> **Exercise requirements**:
Your answer should be a number only: the count of lines in the following entries that contain "Right".

** Opening Data block **

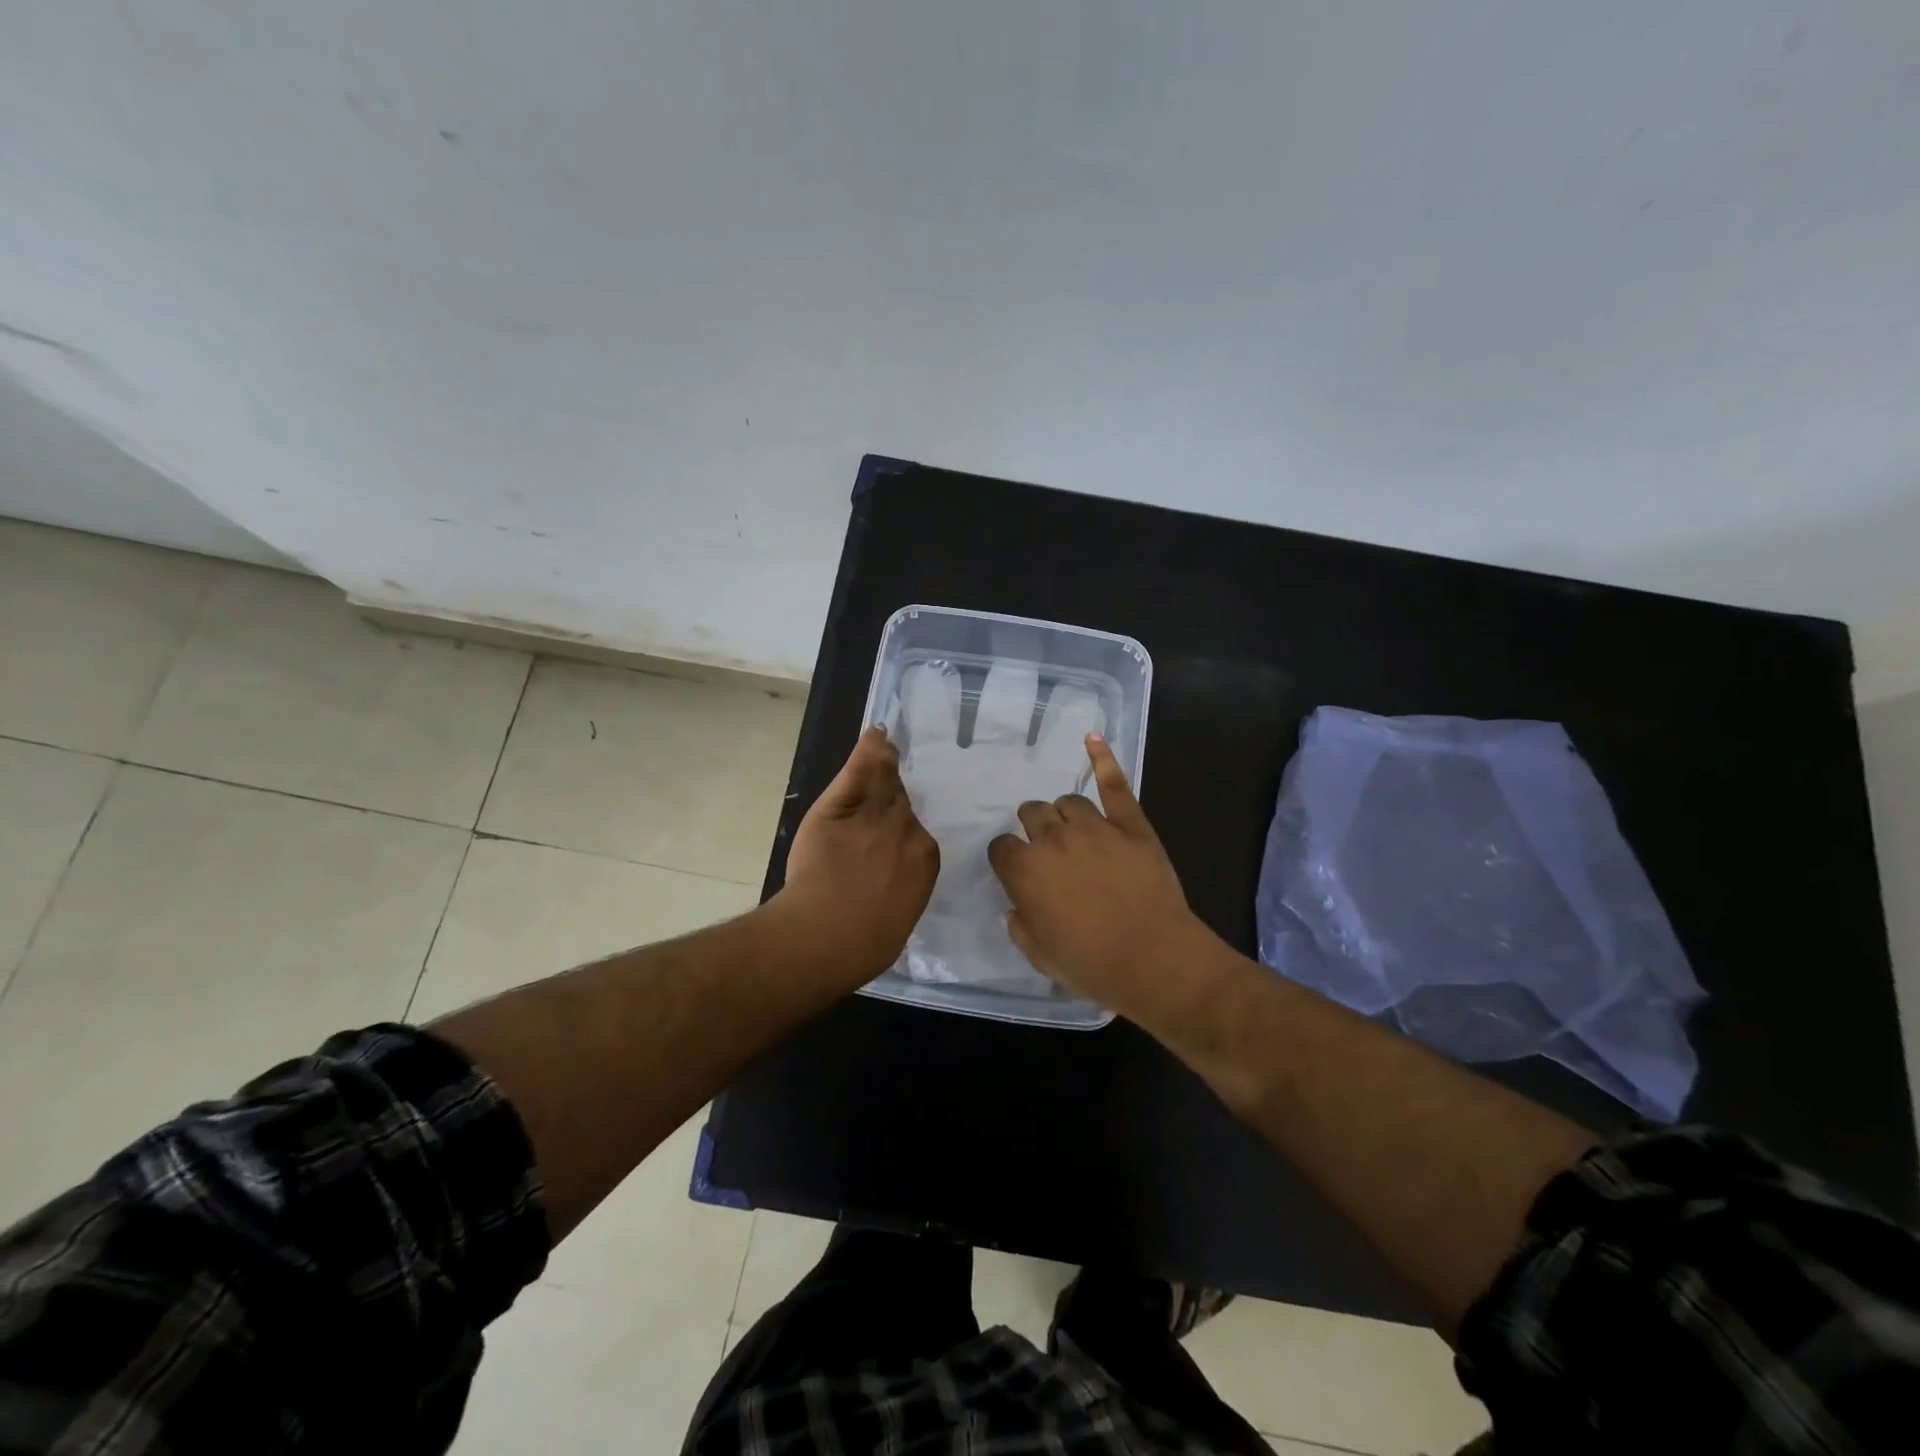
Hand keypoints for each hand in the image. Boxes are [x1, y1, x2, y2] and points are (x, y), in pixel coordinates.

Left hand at [774, 726, 938, 984]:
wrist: (827, 936)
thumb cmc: (865, 943)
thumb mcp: (899, 917)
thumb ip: (905, 890)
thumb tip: (902, 887)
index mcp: (926, 858)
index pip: (916, 829)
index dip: (902, 823)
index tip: (894, 823)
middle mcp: (906, 829)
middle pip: (901, 800)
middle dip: (893, 795)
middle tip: (888, 786)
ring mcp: (874, 814)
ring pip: (883, 782)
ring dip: (884, 765)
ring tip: (885, 747)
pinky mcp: (841, 807)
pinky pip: (859, 771)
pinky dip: (868, 750)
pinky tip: (875, 733)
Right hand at [987, 735, 1218, 1023]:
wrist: (1154, 959)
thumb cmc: (1092, 964)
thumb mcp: (1039, 955)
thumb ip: (1019, 924)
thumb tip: (1017, 906)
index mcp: (1025, 870)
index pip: (1001, 847)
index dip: (1008, 858)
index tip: (1017, 869)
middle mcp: (1053, 839)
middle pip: (1032, 814)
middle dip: (1033, 827)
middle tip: (1047, 849)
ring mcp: (1094, 826)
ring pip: (1067, 802)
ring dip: (1063, 813)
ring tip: (1072, 828)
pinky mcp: (1130, 823)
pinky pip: (1114, 784)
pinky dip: (1102, 759)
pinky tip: (1092, 737)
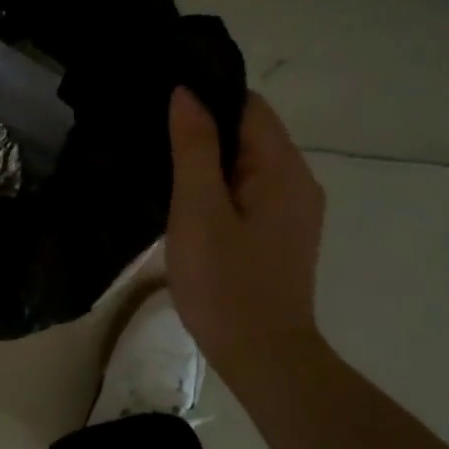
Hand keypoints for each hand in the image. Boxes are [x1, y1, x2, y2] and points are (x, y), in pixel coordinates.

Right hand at [164, 86, 327, 372]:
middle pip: (250, 132)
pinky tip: (187, 202)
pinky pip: (249, 190)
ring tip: (161, 164)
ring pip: (247, 163)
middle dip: (204, 128)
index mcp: (282, 168)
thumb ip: (193, 148)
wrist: (261, 355)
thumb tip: (186, 92)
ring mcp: (292, 209)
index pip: (248, 106)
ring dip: (209, 159)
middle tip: (151, 135)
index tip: (161, 102)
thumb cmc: (225, 282)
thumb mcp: (198, 210)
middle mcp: (298, 180)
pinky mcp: (281, 233)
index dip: (206, 97)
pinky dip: (220, 186)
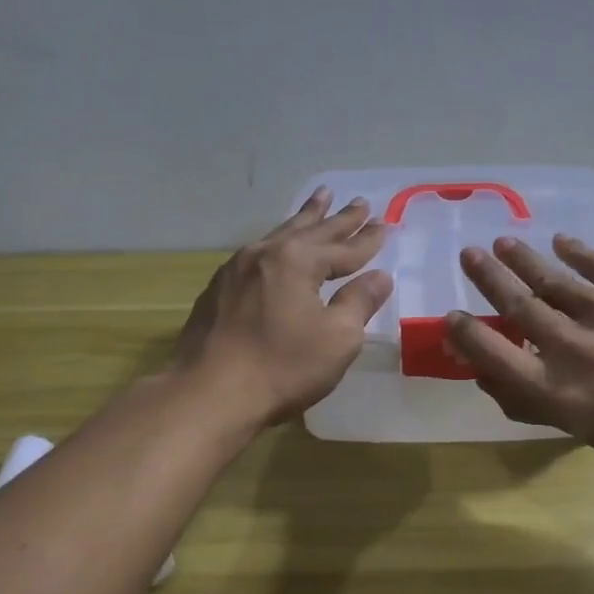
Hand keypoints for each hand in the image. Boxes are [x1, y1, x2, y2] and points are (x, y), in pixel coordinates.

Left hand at [173, 187, 393, 426]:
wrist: (208, 394)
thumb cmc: (281, 367)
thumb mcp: (337, 338)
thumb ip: (359, 302)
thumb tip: (380, 277)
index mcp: (297, 261)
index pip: (343, 247)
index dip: (367, 239)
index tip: (385, 223)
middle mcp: (265, 253)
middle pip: (311, 230)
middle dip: (338, 219)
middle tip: (358, 202)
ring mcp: (236, 269)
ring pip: (280, 234)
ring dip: (305, 218)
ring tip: (320, 199)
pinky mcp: (218, 289)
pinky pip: (258, 253)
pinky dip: (279, 241)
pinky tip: (277, 244)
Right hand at [446, 236, 593, 469]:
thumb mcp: (573, 427)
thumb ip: (523, 399)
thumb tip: (479, 370)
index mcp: (555, 389)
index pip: (493, 355)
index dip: (466, 333)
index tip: (452, 315)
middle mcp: (574, 347)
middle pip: (518, 304)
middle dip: (488, 277)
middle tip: (469, 255)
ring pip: (552, 277)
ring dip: (522, 257)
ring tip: (503, 243)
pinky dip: (577, 250)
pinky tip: (560, 242)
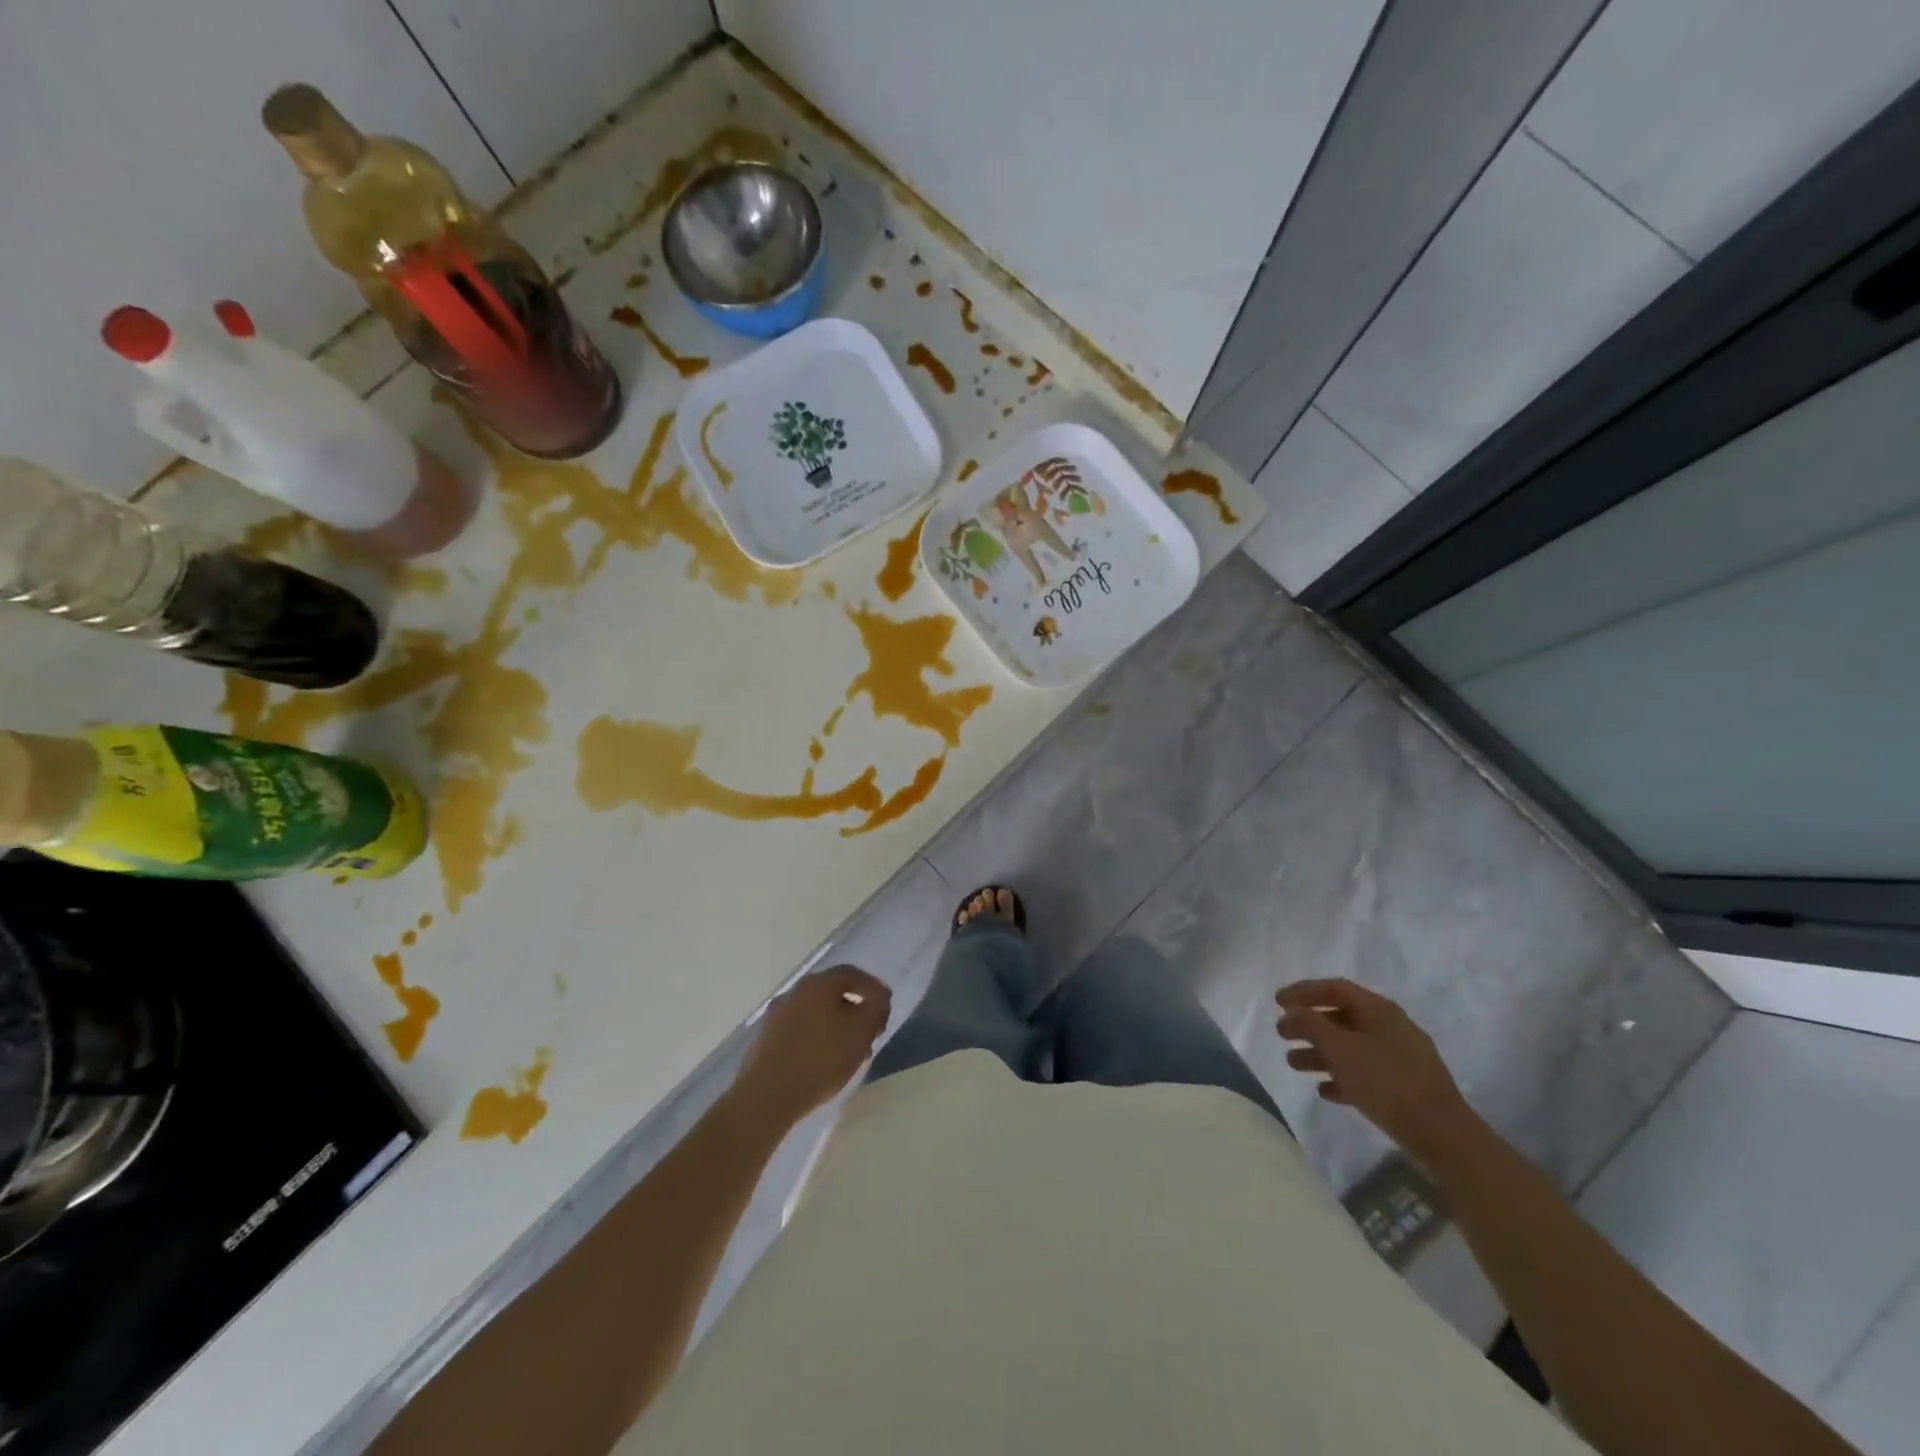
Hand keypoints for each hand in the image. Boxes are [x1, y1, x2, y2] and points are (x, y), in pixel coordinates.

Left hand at [734, 965, 891, 1123]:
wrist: (766, 1096)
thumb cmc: (820, 1059)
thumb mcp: (861, 1032)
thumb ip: (876, 1009)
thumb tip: (878, 998)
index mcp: (818, 984)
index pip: (852, 974)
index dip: (873, 987)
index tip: (886, 1006)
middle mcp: (795, 991)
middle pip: (832, 993)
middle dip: (855, 1009)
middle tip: (870, 1031)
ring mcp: (776, 1015)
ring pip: (816, 1013)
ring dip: (836, 1026)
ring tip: (850, 1052)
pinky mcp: (765, 1039)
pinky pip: (800, 1030)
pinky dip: (817, 1038)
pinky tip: (824, 1062)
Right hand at [1274, 978, 1475, 1165]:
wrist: (1442, 1135)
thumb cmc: (1386, 1081)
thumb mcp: (1340, 1048)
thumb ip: (1310, 1025)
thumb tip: (1291, 1013)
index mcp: (1380, 1010)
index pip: (1335, 988)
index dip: (1303, 991)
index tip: (1277, 1002)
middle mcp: (1391, 1028)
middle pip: (1341, 1018)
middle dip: (1308, 1025)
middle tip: (1281, 1034)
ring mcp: (1400, 1059)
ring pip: (1351, 1048)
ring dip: (1320, 1053)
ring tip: (1293, 1064)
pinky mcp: (1405, 1088)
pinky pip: (1365, 1074)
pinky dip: (1341, 1077)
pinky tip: (1324, 1090)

** Closing Data block **

> **Completed task**:
4